4. Timmy Smith, Washington Redskins: Super Bowl XXII
What other running back could top the list than the record-holding Timmy Smith? Despite the quick burn that was his career—this game was pretty much it—Smith's 204-yard, two-touchdown performance in Super Bowl XXII was impressive. He broke Marcus Allen's record as the Redskins broke the Broncos.

3. Jerry Rice, San Francisco 49ers: Super Bowl XXIV
How could Jerry Rice follow up his MVP performance from Super Bowl XXIII? By scoring a record three touchdowns, of course. He got the scoring started with a 20-yard strike from Joe Montana, and the 49ers never looked back. Rice wound up with a scant seven catches for 148 yards—four catches and nearly 70 yards shy of his record-breaking performance from the year before—and an additional two touchdowns. Joe Montana won his third MVP award that game on the wings of five touchdown passes, but Rice was a close runner-up.

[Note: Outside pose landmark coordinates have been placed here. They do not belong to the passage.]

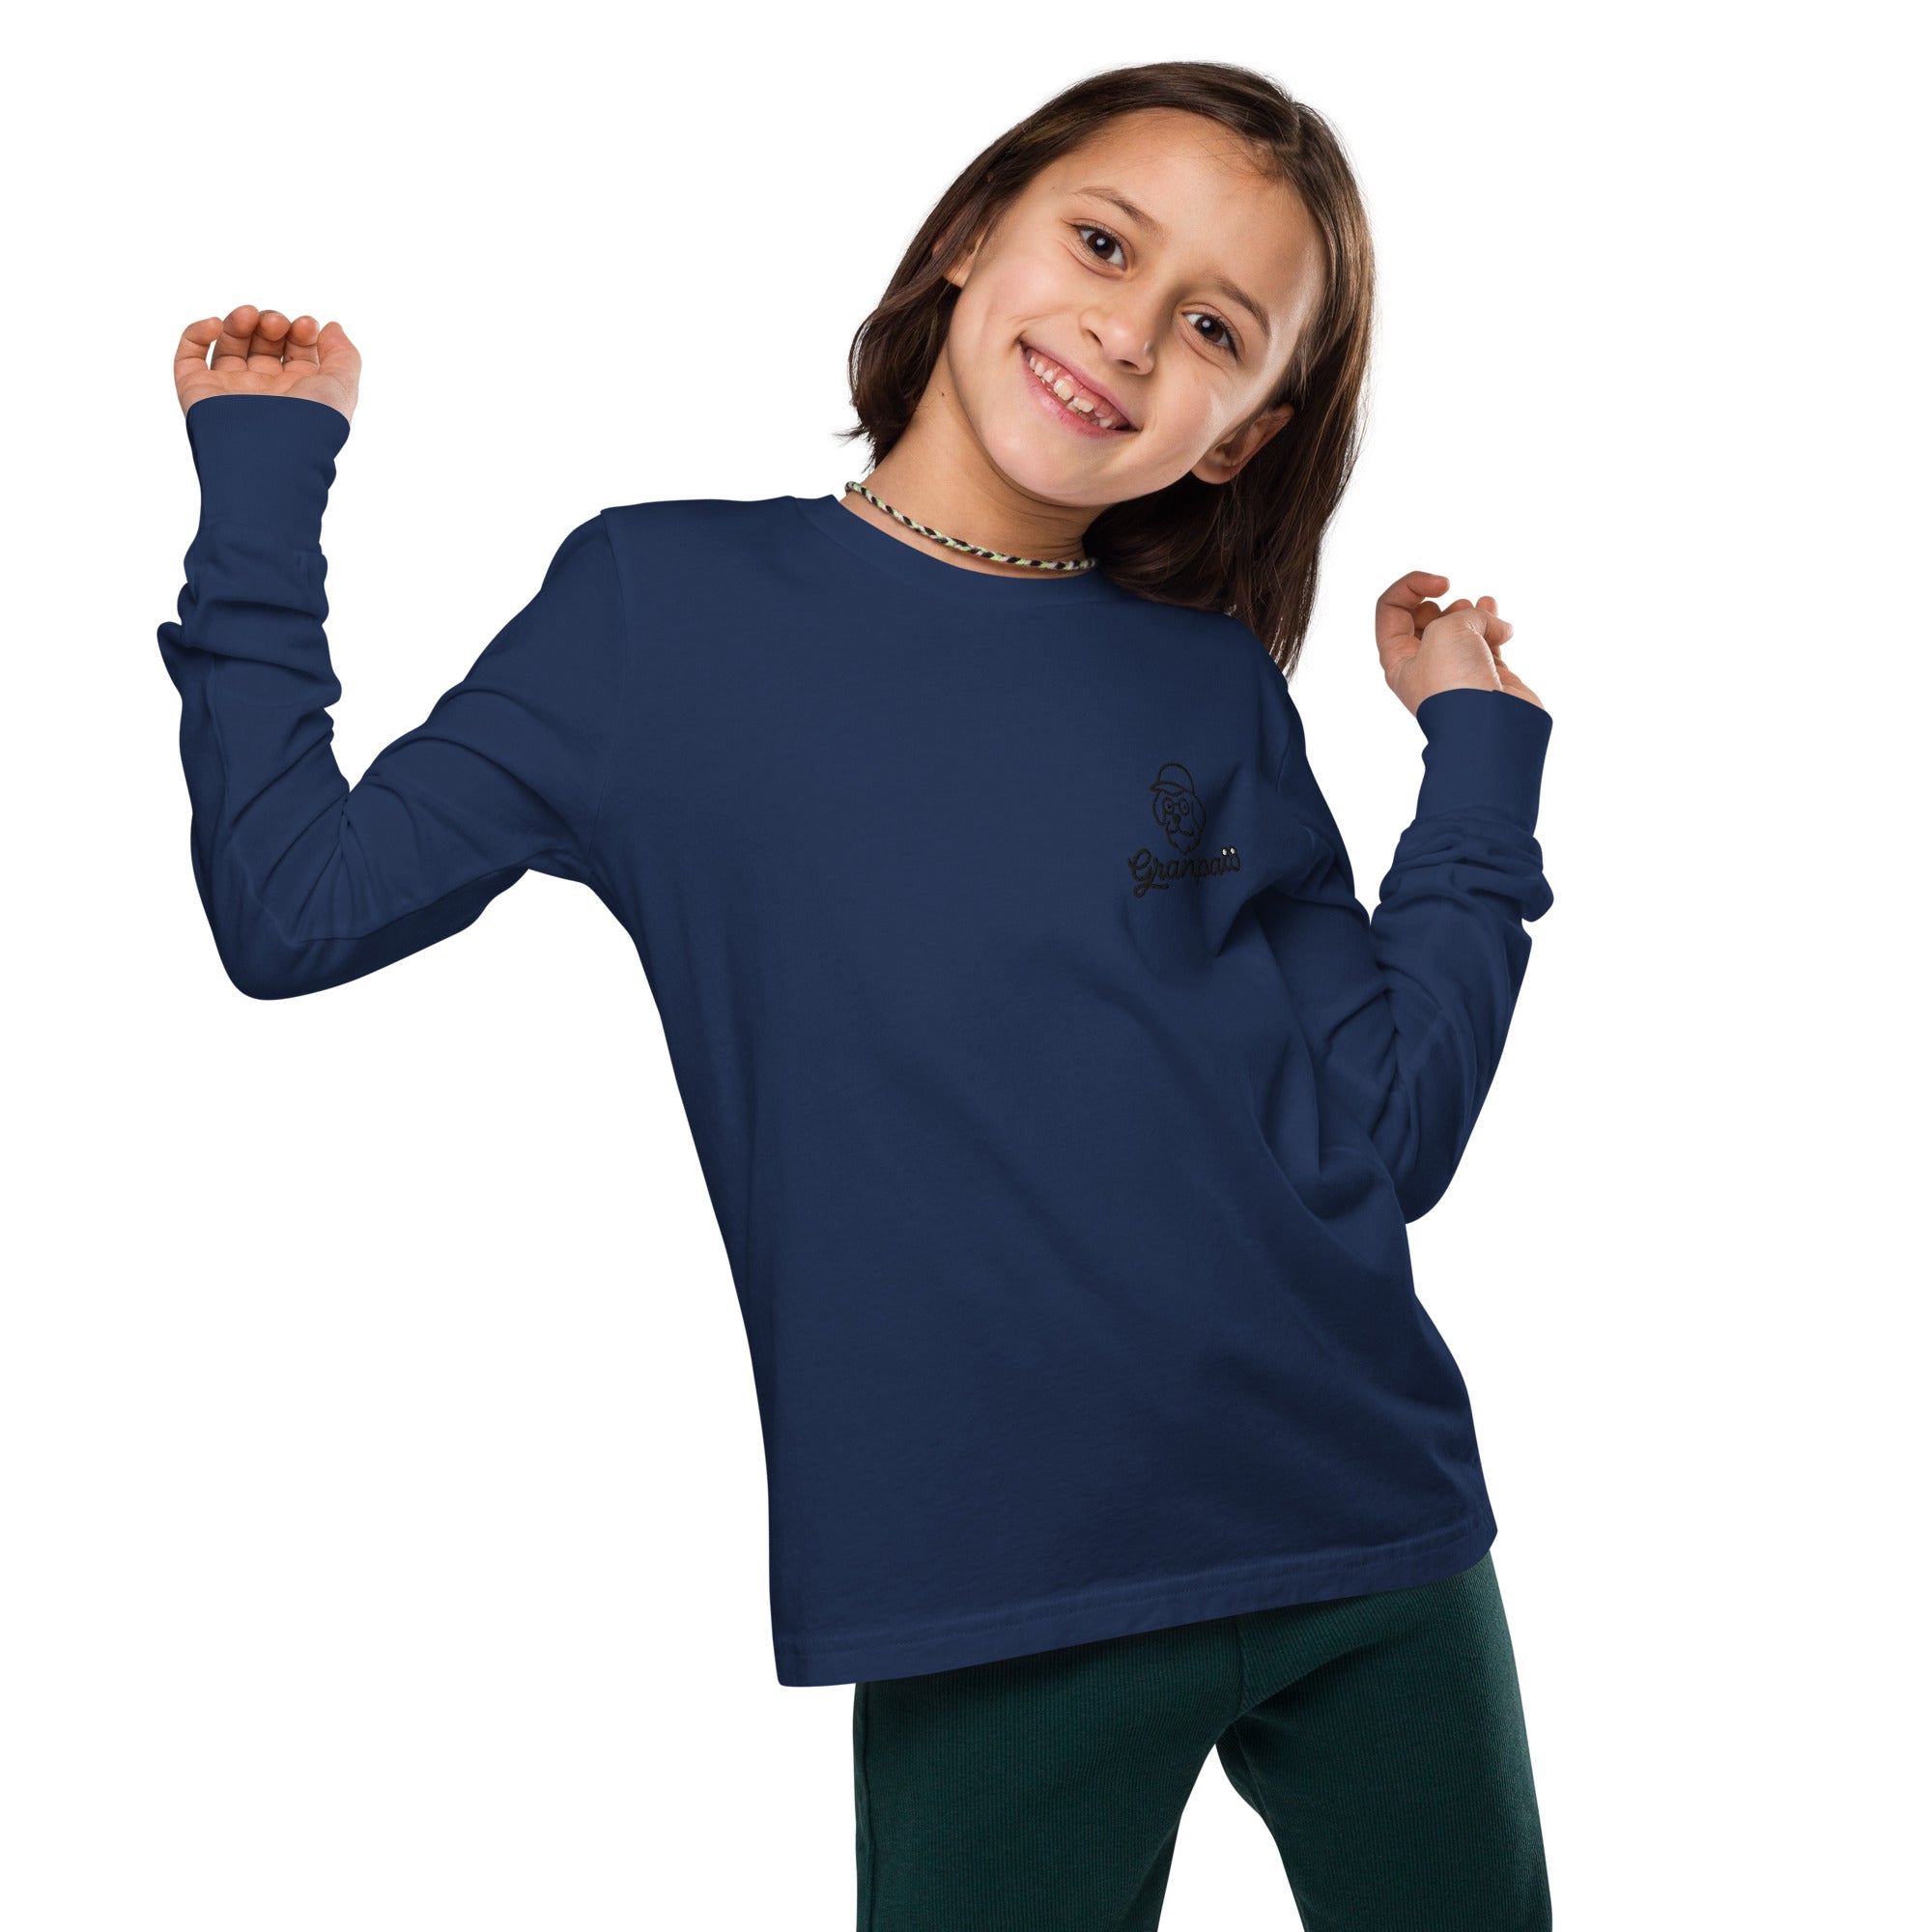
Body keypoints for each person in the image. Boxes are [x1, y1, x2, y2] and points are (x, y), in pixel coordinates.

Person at [155, 59, 1555, 1932]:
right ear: (974, 235)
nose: (1128, 333)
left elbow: (1387, 1139)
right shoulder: (657, 605)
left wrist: (1473, 764)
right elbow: (293, 909)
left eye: (1209, 324)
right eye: (1101, 241)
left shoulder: (1209, 689)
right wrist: (263, 483)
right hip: (996, 1592)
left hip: (1374, 1542)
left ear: (1241, 432)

2. Steve Young, San Francisco 49ers: Super Bowl XXIX
If there is an untouchable record in Super Bowl lore, it might be Steve Young's. It was never a fair fight as San Francisco was favored by a staggering 18.5 points over San Diego heading into the game. Steve Young made sure his team covered the spread with ease. The 49ers quarterback threw for six touchdowns against the San Diego Chargers in Super Bowl XXIX. He had plenty of help from Jerry Rice, but Young was simply spectacular. Not only did Young throw for 325 yards to go along with those six touchdowns, he led the game with 49 rushing yards.

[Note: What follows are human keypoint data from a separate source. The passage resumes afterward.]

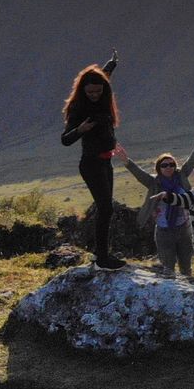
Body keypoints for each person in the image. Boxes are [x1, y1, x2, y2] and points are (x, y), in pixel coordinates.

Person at [114, 124, 194, 277]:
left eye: (172, 164)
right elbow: (138, 173)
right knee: (168, 269)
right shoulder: (153, 182)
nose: (169, 167)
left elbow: (193, 159)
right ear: (159, 168)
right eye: (164, 165)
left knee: (186, 268)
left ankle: (187, 290)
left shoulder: (181, 176)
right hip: (164, 231)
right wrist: (126, 160)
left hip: (184, 228)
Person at [60, 52, 123, 269]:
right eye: (90, 92)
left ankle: (102, 253)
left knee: (107, 208)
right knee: (105, 209)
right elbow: (65, 140)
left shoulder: (102, 95)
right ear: (83, 91)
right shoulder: (79, 108)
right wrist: (81, 129)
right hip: (91, 163)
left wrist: (112, 64)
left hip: (106, 162)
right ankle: (102, 258)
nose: (95, 95)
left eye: (98, 91)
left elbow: (103, 76)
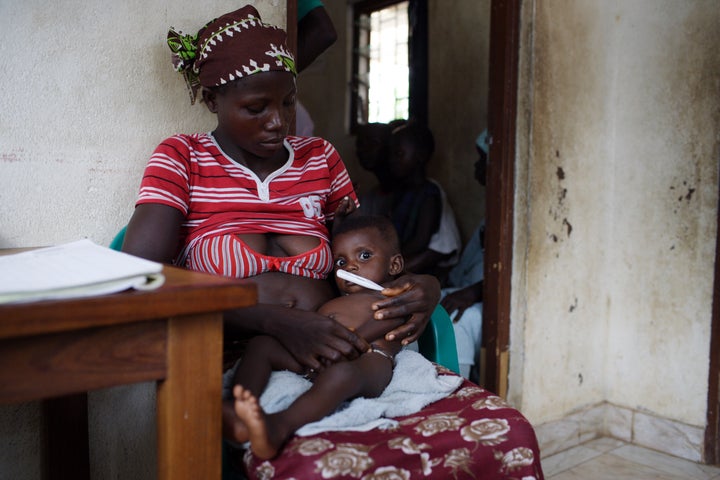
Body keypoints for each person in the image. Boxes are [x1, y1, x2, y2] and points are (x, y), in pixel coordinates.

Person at [122, 2, 440, 443]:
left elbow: (365, 252)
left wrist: (425, 285)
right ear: (214, 100)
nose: (278, 122)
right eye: (256, 108)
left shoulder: (320, 158)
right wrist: (272, 321)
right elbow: (138, 280)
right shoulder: (183, 157)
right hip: (227, 353)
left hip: (339, 344)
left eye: (288, 102)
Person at [224, 214, 406, 460]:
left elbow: (382, 324)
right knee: (262, 345)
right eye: (341, 262)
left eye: (364, 256)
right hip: (321, 354)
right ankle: (239, 408)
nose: (350, 267)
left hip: (368, 361)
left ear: (394, 266)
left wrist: (343, 344)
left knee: (342, 374)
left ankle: (279, 426)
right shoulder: (337, 299)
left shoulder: (392, 299)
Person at [382, 119, 462, 277]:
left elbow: (421, 240)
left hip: (423, 271)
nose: (392, 159)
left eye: (399, 154)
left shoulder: (429, 193)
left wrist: (392, 258)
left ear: (421, 156)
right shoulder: (401, 192)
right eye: (390, 154)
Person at [440, 130, 488, 381]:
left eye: (482, 159)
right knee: (431, 303)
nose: (476, 165)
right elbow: (467, 267)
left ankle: (460, 390)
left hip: (493, 303)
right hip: (475, 291)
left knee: (460, 319)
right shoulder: (488, 217)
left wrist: (471, 293)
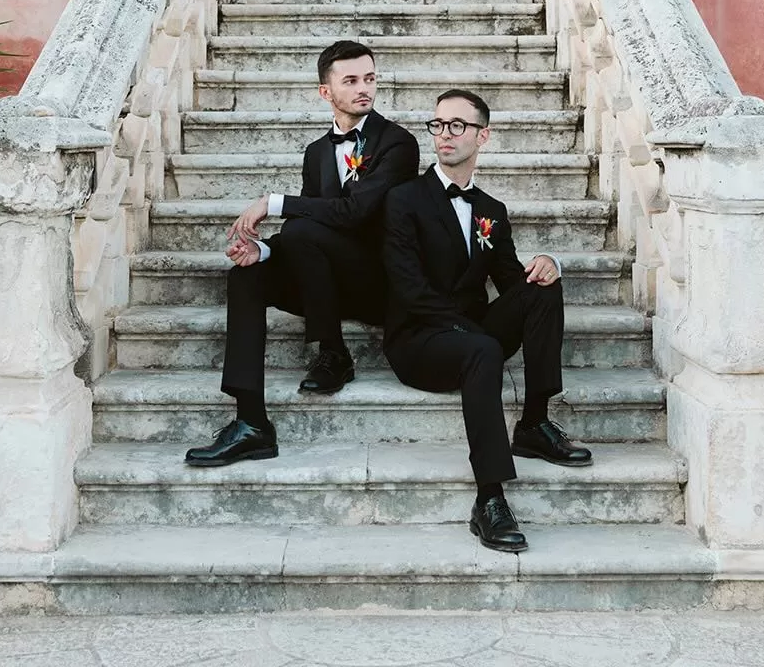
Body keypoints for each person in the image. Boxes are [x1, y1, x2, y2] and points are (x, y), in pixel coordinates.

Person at [185, 38, 420, 468]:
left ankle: (333, 351)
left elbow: (352, 213)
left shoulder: (398, 144)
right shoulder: (316, 153)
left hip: (377, 283)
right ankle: (251, 422)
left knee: (303, 230)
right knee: (247, 275)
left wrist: (274, 202)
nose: (363, 87)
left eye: (369, 78)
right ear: (325, 92)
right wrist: (266, 252)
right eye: (350, 80)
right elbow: (305, 230)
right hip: (324, 280)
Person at [381, 88, 592, 552]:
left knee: (541, 289)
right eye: (438, 125)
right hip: (419, 339)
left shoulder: (491, 213)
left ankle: (534, 423)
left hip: (474, 335)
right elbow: (407, 289)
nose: (444, 135)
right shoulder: (403, 200)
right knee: (481, 349)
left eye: (458, 125)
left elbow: (510, 279)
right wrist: (472, 334)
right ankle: (490, 498)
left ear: (483, 136)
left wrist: (548, 263)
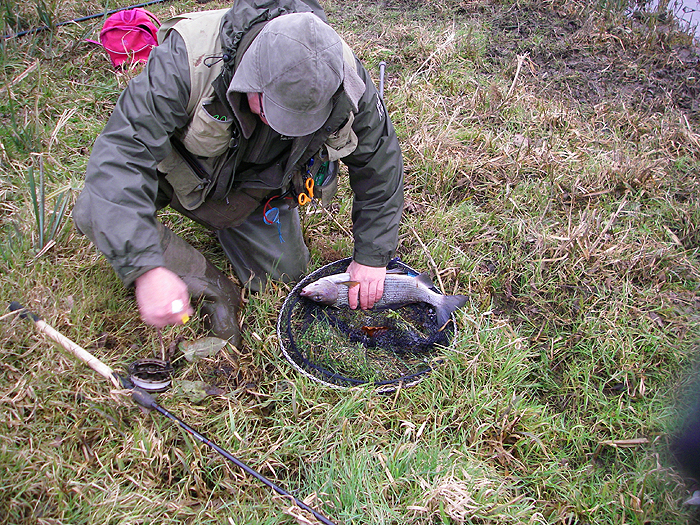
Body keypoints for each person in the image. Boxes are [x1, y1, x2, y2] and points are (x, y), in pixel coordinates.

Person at [73, 0, 404, 347]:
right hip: (175, 172)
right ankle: (211, 287)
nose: (287, 127)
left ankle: (232, 222)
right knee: (100, 208)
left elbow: (379, 159)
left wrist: (372, 257)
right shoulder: (187, 59)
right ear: (251, 76)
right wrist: (146, 267)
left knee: (285, 277)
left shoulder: (342, 75)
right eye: (274, 110)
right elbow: (122, 154)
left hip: (254, 189)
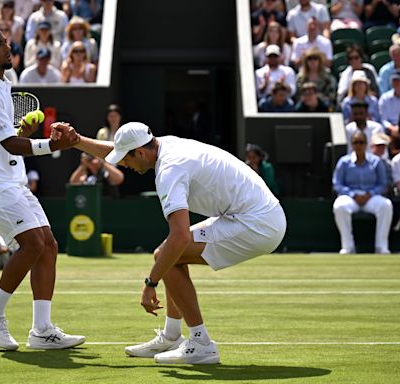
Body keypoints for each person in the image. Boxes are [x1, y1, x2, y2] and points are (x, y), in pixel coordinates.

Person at [59, 121, 287, 365]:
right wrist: (77, 141)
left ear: (140, 153)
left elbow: (179, 238)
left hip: (257, 223)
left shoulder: (170, 169)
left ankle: (201, 344)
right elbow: (117, 150)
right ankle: (171, 337)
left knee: (168, 254)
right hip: (257, 214)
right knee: (168, 254)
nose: (124, 165)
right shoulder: (161, 144)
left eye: (125, 160)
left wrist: (151, 283)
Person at [0, 22, 84, 351]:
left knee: (49, 245)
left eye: (6, 41)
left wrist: (26, 132)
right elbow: (11, 146)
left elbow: (8, 141)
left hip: (8, 178)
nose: (7, 47)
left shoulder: (3, 82)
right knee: (31, 244)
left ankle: (42, 331)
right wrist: (53, 146)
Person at [332, 130, 393, 254]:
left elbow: (383, 184)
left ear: (366, 144)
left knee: (386, 205)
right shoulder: (344, 162)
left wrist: (369, 194)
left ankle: (381, 247)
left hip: (371, 197)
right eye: (356, 142)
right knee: (339, 206)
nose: (358, 145)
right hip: (351, 197)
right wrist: (353, 194)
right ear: (352, 144)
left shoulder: (376, 161)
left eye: (361, 142)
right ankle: (348, 246)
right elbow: (337, 184)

1. Joe Montana, San Francisco 49ers: Super Bowl XXIV
The fact Joe Montana threw for five touchdowns in his ultimate Super Bowl performance should not be surprising. The fact that he did it against the NFL's top defense is cause for pause. Montana annihilated the Broncos in his final Super Bowl victory, throwing for five touchdowns in a laugher. There was no need for dramatic, last-minute heroics like the stuff he pulled against the Bengals just a season earlier. The future Hall of Famer won his third Super Bowl MVP as the 49ers spanked the Broncos in the biggest rout in Super Bowl history, 55-10.